◆ Set tasks
1. Using the passage on greenhouse gas sources, explain in one to three sentences why CFCs fall under the Montreal Protocol even though they are greenhouse gases.
2. Reproduce the passage on greenhouse gas sources word for word, between "The main sources" and "of atmospheric methane.", inclusive.

◆ Given text

* BEGIN *

The main sources of greenhouse gases due to human activity are:
- burning of fossil fuels and deforestation leading to higher carbon dioxide concentrations in the air. Land use change (mainly deforestation in the tropics) account for up to one third of total anthropogenic CO2 emissions.
- livestock enteric fermentation and manure management, paddy rice farming, land use and wetland changes, pipeline losses, and covered vented landfill emissions leading to higher methane atmospheric concentrations. Many of the newer style fully vented septic systems that enhance and target the fermentation process also are sources of atmospheric methane.
- use of chlorofluorocarbons (CFCs) in refrigeration systems, and use of CFCs and halons in fire suppression systems and manufacturing processes.
- agricultural activities, including the use of fertilizers, that lead to higher nitrous oxide (N2O) concentrations.
The seven sources of CO2 from fossil fuel combustion are (with percentage contributions for 2000–2004):
|Seven main fossil fuel
|Liquid fuels (e.g., gasoline, fuel oil)||36 %|
|Solid fuels (e.g., coal)||35 %|
|Gaseous fuels (e.g., natural gas)||20 %|
|Cement production||3 %|
|Flaring gas industrially and at wells||< 1 %|
|Non-fuel hydrocarbons||< 1 %|
|"International bunker fuels" of transport
not included in national inventories
The US Environmental Protection Agency (EPA) ranks the major greenhouse gas contributing end-user sectors in the following order: industrial, transportation, residential, commercial and agricultural. Major sources of an individual's greenhouse gas include home heating and cooling, electricity consumption, and transportation. Corresponding conservation measures are improving home building insulation, installing geothermal heat pumps and compact fluorescent lamps, and choosing energy-efficient vehicles.
Carbon dioxide, methane, nitrous oxide and three groups of fluorinated gases (sulfur hexafluoride, HFCs, and PFCs) are the major greenhouse gases and the subject of the Kyoto Protocol, which came into force in 2005.
Although CFCs are greenhouse gases, they are regulated by the Montreal Protocol, which was motivated by CFCs' contribution to ozone depletion rather than by their contribution to global warming. Note that ozone depletion has only a minor role in greenhouse warming though the two processes often are confused in the media.
On December 7, 2009, the US Environmental Protection Agency released its final findings on greenhouse gases, declaring that "greenhouse gases (GHGs) threaten the public health and welfare of the American people". The finding applied to the same "six key well-mixed greenhouse gases" named in the Kyoto Protocol: carbon dioxide, methane, nitrous oxide, hydrofluorocarbons, perfluorocarbons, and sulfur hexafluoride.
 Role of water vapor
Water vapor accounts for the largest percentage of the greenhouse effect, between 36% and 66% for clear sky conditions and between 66% and 85% when including clouds. Water vapor concentrations fluctuate regionally, but human activity does not significantly affect water vapor concentrations except at local scales, such as near irrigated fields. The atmospheric concentration of vapor is highly variable, from less than 0.01% in extremely cold regions up to 20% in warm, humid regions.

* END *

◆ Information provided
* BEGIN *

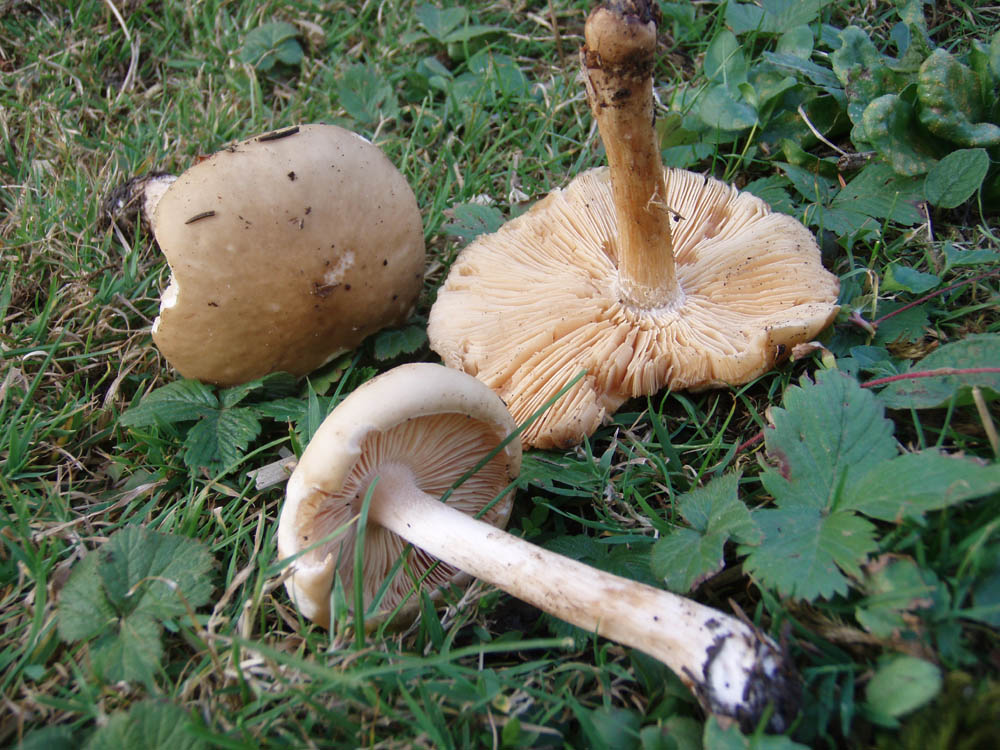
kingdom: Fungi
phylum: Basidiomycota
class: Agaricomycetes
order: Agaricales
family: Tricholomataceae
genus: Melanoleuca
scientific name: Melanoleuca cognata
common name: gyldengrå munkehat
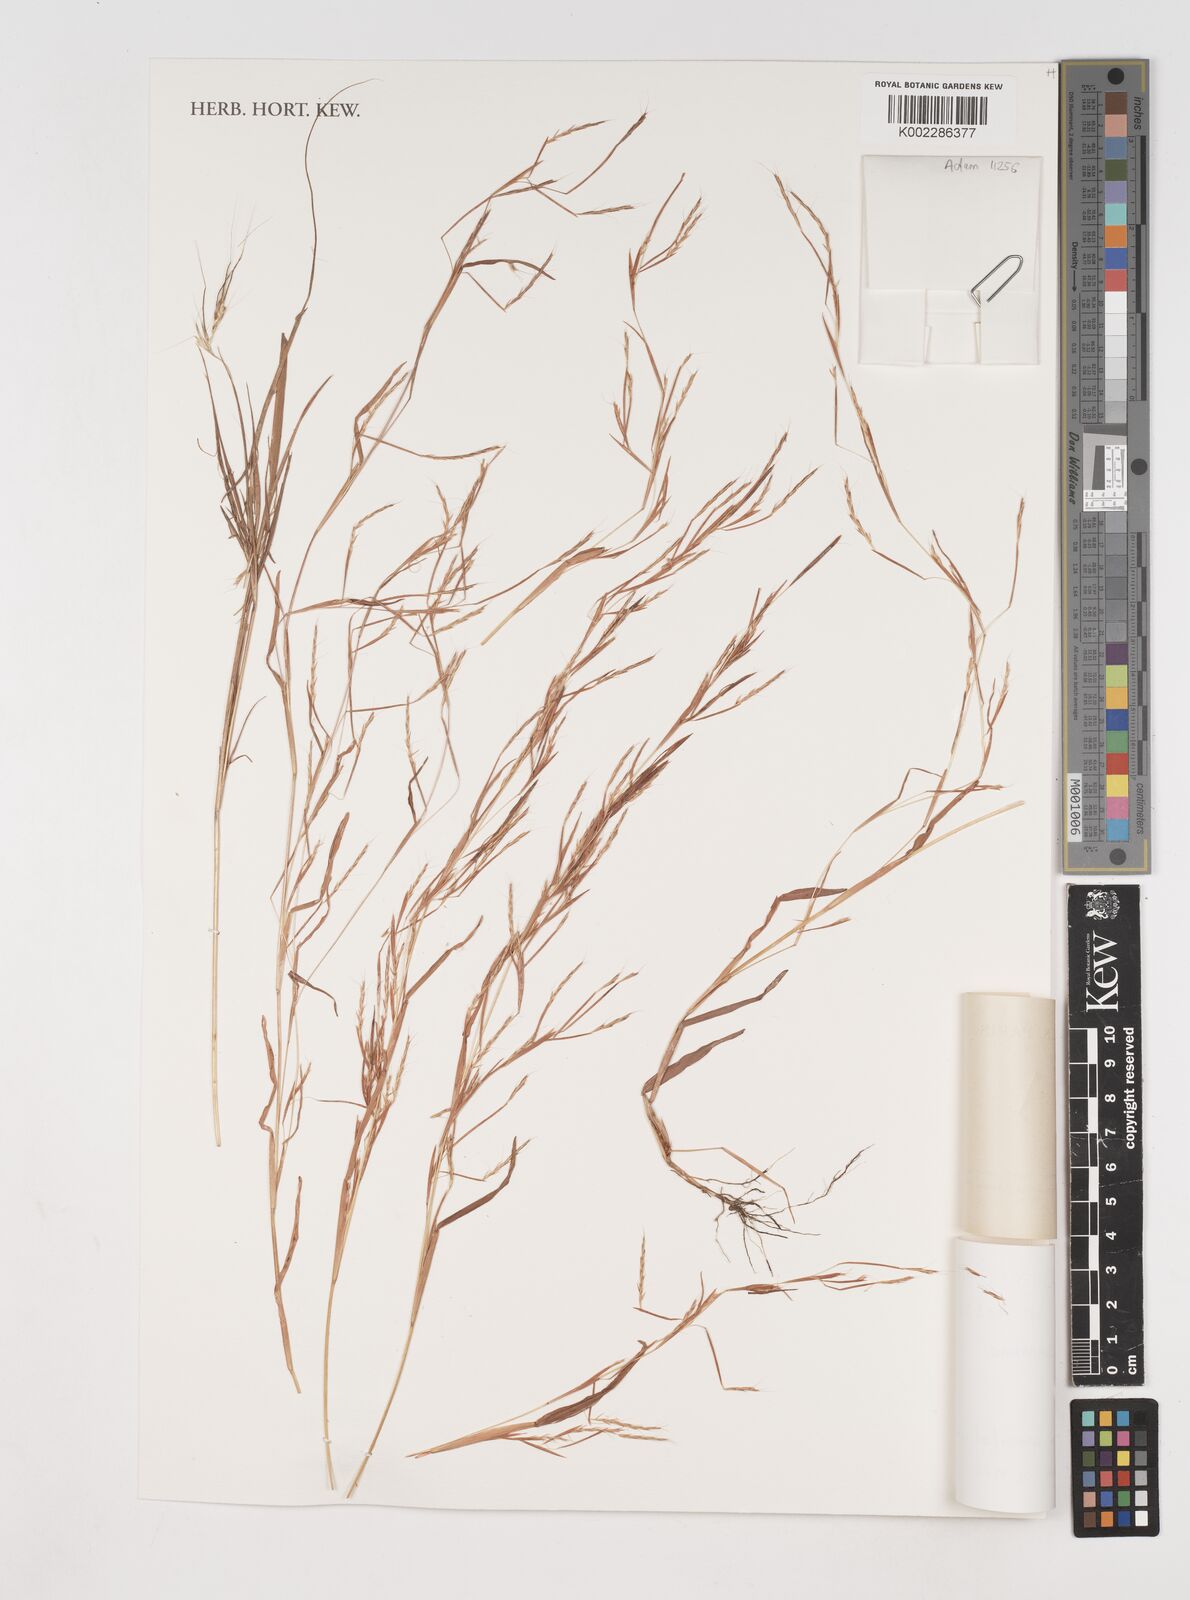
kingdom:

* END *

◆ Solved problems
1. The Montreal Protocol was motivated by the role of CFCs in ozone depletion, not by their contribution to global warming.

2.
The main sources of greenhouse gases due to human activity are:
- burning of fossil fuels and deforestation leading to higher carbon dioxide concentrations in the air. Land use change (mainly deforestation in the tropics) account for up to one third of total anthropogenic CO2 emissions.
- livestock enteric fermentation and manure management, paddy rice farming, land use and wetland changes, pipeline losses, and covered vented landfill emissions leading to higher methane atmospheric concentrations. Many of the newer style fully vented septic systems that enhance and target the fermentation process also are sources of atmospheric methane.